**Records supplied:**
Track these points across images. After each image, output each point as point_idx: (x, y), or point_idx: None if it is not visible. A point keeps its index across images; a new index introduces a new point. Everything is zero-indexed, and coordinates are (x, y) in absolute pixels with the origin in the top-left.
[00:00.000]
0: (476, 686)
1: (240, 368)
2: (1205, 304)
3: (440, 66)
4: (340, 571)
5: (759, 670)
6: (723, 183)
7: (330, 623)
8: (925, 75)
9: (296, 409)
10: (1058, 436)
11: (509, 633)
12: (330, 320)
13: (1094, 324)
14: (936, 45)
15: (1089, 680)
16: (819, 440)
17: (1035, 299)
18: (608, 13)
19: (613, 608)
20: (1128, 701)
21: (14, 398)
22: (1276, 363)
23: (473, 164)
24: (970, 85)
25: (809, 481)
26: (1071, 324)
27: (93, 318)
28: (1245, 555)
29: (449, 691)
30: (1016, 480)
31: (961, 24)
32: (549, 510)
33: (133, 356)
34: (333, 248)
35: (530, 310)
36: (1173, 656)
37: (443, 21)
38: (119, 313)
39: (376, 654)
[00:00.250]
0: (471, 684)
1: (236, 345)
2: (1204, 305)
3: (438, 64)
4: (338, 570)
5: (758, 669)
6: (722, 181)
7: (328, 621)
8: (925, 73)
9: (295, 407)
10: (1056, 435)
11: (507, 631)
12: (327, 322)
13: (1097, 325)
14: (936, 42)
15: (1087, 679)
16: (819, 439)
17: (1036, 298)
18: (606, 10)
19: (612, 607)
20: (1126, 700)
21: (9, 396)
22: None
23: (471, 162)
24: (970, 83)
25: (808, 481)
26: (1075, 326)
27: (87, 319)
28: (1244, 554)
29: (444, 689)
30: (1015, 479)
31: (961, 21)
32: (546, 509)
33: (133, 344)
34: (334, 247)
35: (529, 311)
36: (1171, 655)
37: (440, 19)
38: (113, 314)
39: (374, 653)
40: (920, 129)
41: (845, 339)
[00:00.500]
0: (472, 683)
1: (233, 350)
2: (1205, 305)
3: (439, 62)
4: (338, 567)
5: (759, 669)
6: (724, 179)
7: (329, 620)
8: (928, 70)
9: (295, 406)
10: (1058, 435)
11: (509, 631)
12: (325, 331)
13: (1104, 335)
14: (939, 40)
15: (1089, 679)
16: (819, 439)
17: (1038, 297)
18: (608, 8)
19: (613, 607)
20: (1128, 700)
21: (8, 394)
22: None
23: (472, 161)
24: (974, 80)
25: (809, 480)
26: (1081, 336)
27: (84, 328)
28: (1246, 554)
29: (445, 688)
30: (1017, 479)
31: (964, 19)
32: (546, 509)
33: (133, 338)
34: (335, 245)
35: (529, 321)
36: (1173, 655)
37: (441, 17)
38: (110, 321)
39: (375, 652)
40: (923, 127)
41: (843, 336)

**What you need to do:**
Your answer should repeat every entry exactly.

**Completed exercise:**
Track these points across images. After each image, output each point as point_idx: (x, y), or point_idx: None if it is not visible. A point keeps its index across images; a new index introduces a new point. Everything is zero-indexed, and coordinates are (x, y) in absolute pixels with the origin in the top-left.
[00:00.000]
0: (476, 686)
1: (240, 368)
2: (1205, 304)
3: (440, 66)
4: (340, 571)
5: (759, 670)
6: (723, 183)
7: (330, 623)
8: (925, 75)
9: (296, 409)
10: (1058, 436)
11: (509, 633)
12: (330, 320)
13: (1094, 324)
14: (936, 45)
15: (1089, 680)
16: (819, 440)
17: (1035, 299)
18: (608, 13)
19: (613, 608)
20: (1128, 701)
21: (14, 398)
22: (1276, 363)
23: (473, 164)
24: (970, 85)
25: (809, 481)
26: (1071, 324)
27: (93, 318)
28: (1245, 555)
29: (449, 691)
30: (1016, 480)
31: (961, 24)
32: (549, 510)
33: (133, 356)
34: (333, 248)
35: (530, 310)
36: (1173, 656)
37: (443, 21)
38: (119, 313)
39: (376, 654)
[00:00.250]
0: (471, 684)
1: (236, 345)
2: (1204, 305)
3: (438, 64)
4: (338, 570)
5: (758, 669)
6: (722, 181)
7: (328, 621)
8: (925, 73)
9: (295, 407)
10: (1056, 435)
11: (507, 631)
12: (327, 322)
13: (1097, 325)
14: (936, 42)
15: (1087, 679)
16: (819, 439)
17: (1036, 298)
18: (606, 10)
19: (612, 607)
20: (1126, 700)
21: (9, 396)
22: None
23: (471, 162)
24: (970, 83)
25: (808, 481)
26: (1075, 326)
27: (87, 319)
28: (1244, 554)
29: (444, 689)
30: (1015, 479)
31: (961, 21)
32: (546, 509)
33: (133, 344)
34: (334, 247)
35: (529, 311)
36: (1171, 655)
37: (440, 19)
38: (113, 314)
39: (374, 653)
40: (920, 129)
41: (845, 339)
[00:00.500]
0: (472, 683)
1: (233, 350)
2: (1205, 305)
3: (439, 62)
4: (338, 567)
5: (759, 669)
6: (724, 179)
7: (329, 620)
8: (928, 70)
9: (295, 406)
10: (1058, 435)
11: (509, 631)
12: (325, 331)
13: (1104, 335)
14: (939, 40)
15: (1089, 679)
16: (819, 439)
17: (1038, 297)
18: (608, 8)
19: (613, 607)
20: (1128, 700)
21: (8, 394)
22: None
23: (472, 161)
24: (974, 80)
25: (809, 480)
26: (1081, 336)
27: (84, 328)
28: (1246, 554)
29: (445, 688)
30: (1017, 479)
31: (964, 19)
32: (546, 509)
33: (133, 338)
34: (335, 245)
35: (529, 321)
36: (1173, 655)
37: (441, 17)
38: (110, 321)
39: (375, 652)
40: (923, 127)
41: (843, 336)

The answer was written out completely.